Thursday, November 22, 2007

A Peek Inside Sermo Form The Outside

Turns out all you need to do in order to find out what's going on in the exclusive, doctors-only (well, and Pfizer) community Sermo is to read AP news.

A while back I received an invitation from Sermo to join the nation's largest online community where OBGYNs share experiences and get paid for participating. Getting paid for sharing my opinions? Yeepee, sign me up!

Not knowing anything about Sermo I went to check out the site (nice) and see if I can figure out what the deal was. Basically, you get to play around with other Ob/Gyns and, in exchange for being provided a [safe] space to interact with colleagues, you allow assorted interested parties (FDA, Wall Street types, pharmas) to peek in, observe you in your natural habitat, and devise some regulations or make money off of your insights.

Next I wanted to see what some of the medbloggers had to say about Sermo. This was around the time of the big security gap controversy so I found a lot of information at Medgadget and Mexico Medical Student. (More here.)

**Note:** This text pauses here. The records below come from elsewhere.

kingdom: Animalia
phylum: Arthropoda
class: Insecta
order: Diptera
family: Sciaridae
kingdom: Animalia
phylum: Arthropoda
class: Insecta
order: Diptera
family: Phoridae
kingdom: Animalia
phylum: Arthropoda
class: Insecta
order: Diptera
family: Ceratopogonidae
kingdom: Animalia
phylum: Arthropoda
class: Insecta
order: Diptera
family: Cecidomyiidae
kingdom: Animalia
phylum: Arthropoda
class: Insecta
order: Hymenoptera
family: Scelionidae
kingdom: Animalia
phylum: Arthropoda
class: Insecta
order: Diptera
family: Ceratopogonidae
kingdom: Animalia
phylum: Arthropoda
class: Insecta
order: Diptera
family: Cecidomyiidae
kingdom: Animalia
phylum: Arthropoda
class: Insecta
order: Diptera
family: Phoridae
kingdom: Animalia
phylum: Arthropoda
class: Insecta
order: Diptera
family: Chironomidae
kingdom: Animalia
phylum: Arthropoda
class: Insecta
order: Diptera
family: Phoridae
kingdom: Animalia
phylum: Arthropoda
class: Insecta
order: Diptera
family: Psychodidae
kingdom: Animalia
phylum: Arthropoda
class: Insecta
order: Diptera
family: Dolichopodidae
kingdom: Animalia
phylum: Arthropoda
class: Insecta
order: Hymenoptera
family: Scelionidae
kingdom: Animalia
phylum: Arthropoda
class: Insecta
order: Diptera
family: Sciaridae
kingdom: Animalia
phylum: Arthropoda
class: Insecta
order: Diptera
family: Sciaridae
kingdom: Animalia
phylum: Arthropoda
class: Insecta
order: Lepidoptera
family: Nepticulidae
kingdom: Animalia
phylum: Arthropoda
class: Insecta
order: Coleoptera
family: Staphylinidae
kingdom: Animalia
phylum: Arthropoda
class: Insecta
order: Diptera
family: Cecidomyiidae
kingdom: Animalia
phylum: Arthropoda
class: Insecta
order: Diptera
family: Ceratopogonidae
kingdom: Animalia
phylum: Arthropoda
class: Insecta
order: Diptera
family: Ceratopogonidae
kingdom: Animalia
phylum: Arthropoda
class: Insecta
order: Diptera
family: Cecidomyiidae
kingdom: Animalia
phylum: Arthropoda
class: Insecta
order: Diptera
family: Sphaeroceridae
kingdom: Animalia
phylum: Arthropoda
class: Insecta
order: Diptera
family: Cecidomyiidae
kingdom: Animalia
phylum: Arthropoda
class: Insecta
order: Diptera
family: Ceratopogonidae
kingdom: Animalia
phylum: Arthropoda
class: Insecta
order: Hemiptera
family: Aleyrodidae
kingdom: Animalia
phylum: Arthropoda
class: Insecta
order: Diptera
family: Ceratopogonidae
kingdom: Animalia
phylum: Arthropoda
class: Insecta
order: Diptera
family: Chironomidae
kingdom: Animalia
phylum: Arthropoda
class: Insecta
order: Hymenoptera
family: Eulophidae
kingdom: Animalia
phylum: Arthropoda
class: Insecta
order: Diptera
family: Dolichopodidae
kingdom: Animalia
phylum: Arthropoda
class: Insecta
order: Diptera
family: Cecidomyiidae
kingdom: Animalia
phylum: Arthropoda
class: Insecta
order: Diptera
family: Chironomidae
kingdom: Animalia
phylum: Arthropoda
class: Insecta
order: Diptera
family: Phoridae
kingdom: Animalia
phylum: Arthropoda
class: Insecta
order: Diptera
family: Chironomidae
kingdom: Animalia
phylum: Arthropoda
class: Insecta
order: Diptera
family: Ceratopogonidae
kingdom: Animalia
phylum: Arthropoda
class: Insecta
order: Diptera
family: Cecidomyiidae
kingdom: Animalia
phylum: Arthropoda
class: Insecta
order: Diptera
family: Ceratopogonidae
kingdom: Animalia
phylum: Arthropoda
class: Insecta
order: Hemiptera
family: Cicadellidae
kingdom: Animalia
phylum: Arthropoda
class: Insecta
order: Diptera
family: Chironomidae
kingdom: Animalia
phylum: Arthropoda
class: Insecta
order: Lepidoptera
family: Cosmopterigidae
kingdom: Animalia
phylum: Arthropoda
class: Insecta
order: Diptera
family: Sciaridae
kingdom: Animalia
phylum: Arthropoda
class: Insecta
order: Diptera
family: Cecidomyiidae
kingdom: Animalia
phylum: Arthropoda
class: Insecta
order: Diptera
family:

Incidentally, guess who else is trying to do something similar to Sermo (paying experts for their insight)? None other than Reuters, via its Reuters Insight.

Anyway, at the time I decided not to sign up with Sermo mostly because I'm not much of a joiner. I also didn't exactly feel comfortable with the idea of conducting conversations in front of a one-way mirror. [Mind you, I don't have a problem with MDs being paid for their insights, just with the fact that you don't know who you're dealing with. That's why I tend to favor the Reuters model. You know exactly who's picking your brain and you have the option to accept or decline on a case-by-case basis. And, no, I haven't joined Reuters Insight either.] Last, but not least, I recall signing up for something similar a few years ago. There was a community of MDs only (I think it was called Physicians Online, and they used the DEA or license # to verify registration). Initially I did enjoy the community--interesting cases and clinical discussions--but once it was sold (I don't remember the details) it slowly deteriorated and I lost interest.

So, I didn't join Sermo and pretty much forgot all about it. Until today, that is.

While reading the news, I came across an AP story that made me realize that you don't have to be a Sermo member to be privy to member discussions. From the AP article (emphasis mine):

LOS ANGELES - The recent chatter on a popular social networking site dealt with a problem often overlooked in medicine: mistakes in patients' medical charts.

The twist was the patients were doctors irked to discover gaffes in their own records and sloppy note-taking among their fellow physicians.

The frank dialogue on a doctors-only Web forum opened a window into a little discussed topic among physicians who find themselves on the other end of the stethoscope.

...

Posting under screen names, one physician with multiple sclerosis wrote about having trouble getting an insurance company to pay for a drug after the chart incorrectly noted a diagnosis of "multiple brain tumors." Another who took over a practice had to overhaul the charting system after finding errors in the old records. A third who had had several operations was shocked to see results of physicals and other tests in the medical charts that were never performed.


Hmm, how exactly would a reporter know what the nature of the dialogue is on an exclusive, MDs-only site? It's possible one of the Sermo members contacted the reporter and gave her a detailed account of all the postings, but I rather doubt it. Who has the time and energy to gather and transcribe all that information?

The more likely explanation is that the reporter was allowed a peek (by a member? The people who run the site? Pfizer?) and was able to observe the discussion and choose a topic for her article.

Now, the site members are aware that they're being observed. They also know that they have no say in who's listening in, so no problem there. But then, I have to ask, what is the point of having all those security features to begin with when the press has [possibly] unrestricted access to the site?